[[ TEXT PROVIDED, beginning ]]

WikiLeaks Reveals 2017 Is The New 1984

In the late 1990s, Hollywood fave Will Smith starred in a high-octane techno-thriller with Gene Hackman. Though a box-office success, the film seemed a bit outlandish at the time. Smith played a liberal lawyer who inadvertently ended up in possession of a bit of electronica that was desired by a group of shady government rogues, who quickly used their National Security Agency (NSA) tech wizardry, plus gun-wielding goons, to pursue the innocent barrister. The movie, Enemy of the State, seems far less outlandish today.

It turns out that Uncle Sam may have far greater tech surveillance (and possibly sabotage) skills than the general public has assumed. WikiLeaks has just released a new trove of documents taken from the Central Intelligence Agency, which it is calling “Vault 7.”  The documents, allegedly given to WikiLeaks by a former government “hacker” or “contractor,” cover the years 2013 to 2016 and reveal tremendous government hacking ability.

From iPhone to Android to most computers, and even televisions, nothing is apparently safe from the CIA’s growing tech wizardry. The intelligence community can allegedly remotely control digital devices like cell phones and turn on their cameras and microphones, allowing government agents to spy on the owners of those phones. More outrageously, documents claim that the U.S. government also explored the ability to control automobiles remotely and crash them, allowing for the “undetectable” assassination of foreign baddies.

Sadly, it doesn’t seem that it is all that difficult anymore for someone to hack your brand-new car and disable it: In 2015, hackers managed to wreak havoc on a new Jeep Cherokee in an authorized experiment. The possibility of intelligence or law enforcement agencies accessing our vehicles’ data, or surreptitiously implanting hidden devices to control our cars, raises lots of troubling questions. While most would consider it gross overreach for the government to try to access physical data ports on cars, what about pulling cars’ digital signals from the air?

[[ TEXT PROVIDED, end ]]
[[ SUPPLIED INFORMATION, beginning ]]

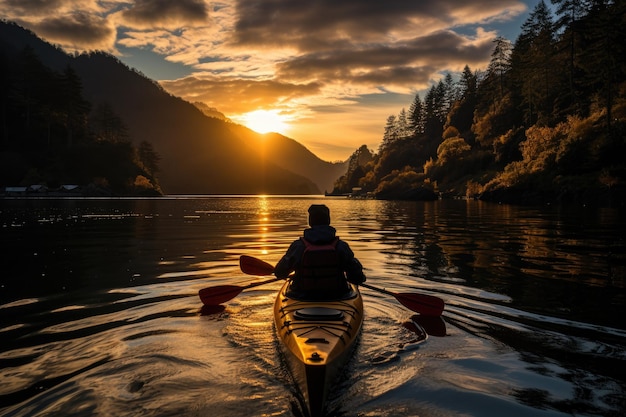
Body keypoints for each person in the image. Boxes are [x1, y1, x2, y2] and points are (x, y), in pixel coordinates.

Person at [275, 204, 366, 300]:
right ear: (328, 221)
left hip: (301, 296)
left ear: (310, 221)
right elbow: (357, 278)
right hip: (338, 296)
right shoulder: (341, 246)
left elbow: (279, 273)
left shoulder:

[[ SUPPLIED INFORMATION, end ]]
[[ SUPPLIED INFORMATION, beginning ]]

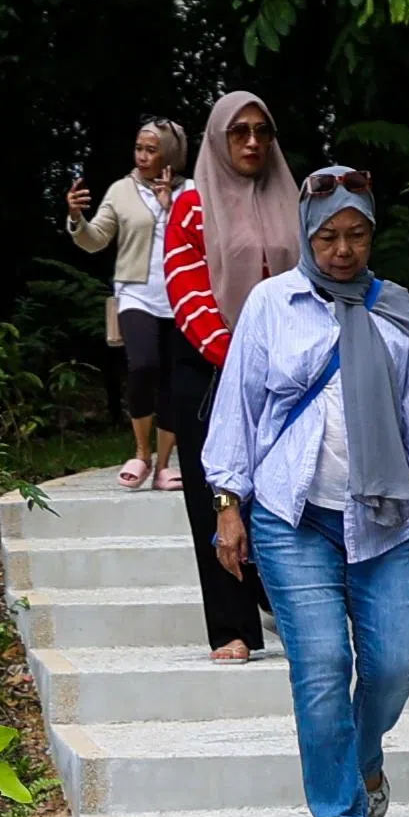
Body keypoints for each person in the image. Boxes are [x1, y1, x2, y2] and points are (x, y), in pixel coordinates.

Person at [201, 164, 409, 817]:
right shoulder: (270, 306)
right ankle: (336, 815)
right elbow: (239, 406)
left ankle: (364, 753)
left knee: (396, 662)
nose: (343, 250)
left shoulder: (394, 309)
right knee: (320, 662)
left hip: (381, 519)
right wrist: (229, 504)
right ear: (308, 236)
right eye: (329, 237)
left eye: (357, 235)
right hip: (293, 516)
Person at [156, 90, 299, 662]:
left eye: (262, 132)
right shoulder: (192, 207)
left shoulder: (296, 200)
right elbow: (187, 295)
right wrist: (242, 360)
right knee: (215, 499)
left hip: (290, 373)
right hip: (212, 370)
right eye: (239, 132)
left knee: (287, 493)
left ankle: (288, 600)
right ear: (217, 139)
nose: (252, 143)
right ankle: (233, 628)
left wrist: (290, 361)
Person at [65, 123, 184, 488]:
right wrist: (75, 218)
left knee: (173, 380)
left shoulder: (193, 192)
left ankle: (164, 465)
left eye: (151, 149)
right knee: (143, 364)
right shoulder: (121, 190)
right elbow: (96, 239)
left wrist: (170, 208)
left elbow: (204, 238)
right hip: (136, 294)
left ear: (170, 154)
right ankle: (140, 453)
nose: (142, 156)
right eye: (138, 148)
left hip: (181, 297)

[[ SUPPLIED INFORMATION, end ]]

In the article about the WikiLeaks "Vault 7" release, which years do the documents cover?

EXPECTED ANSWER: The documents cover the years 2013 to 2016.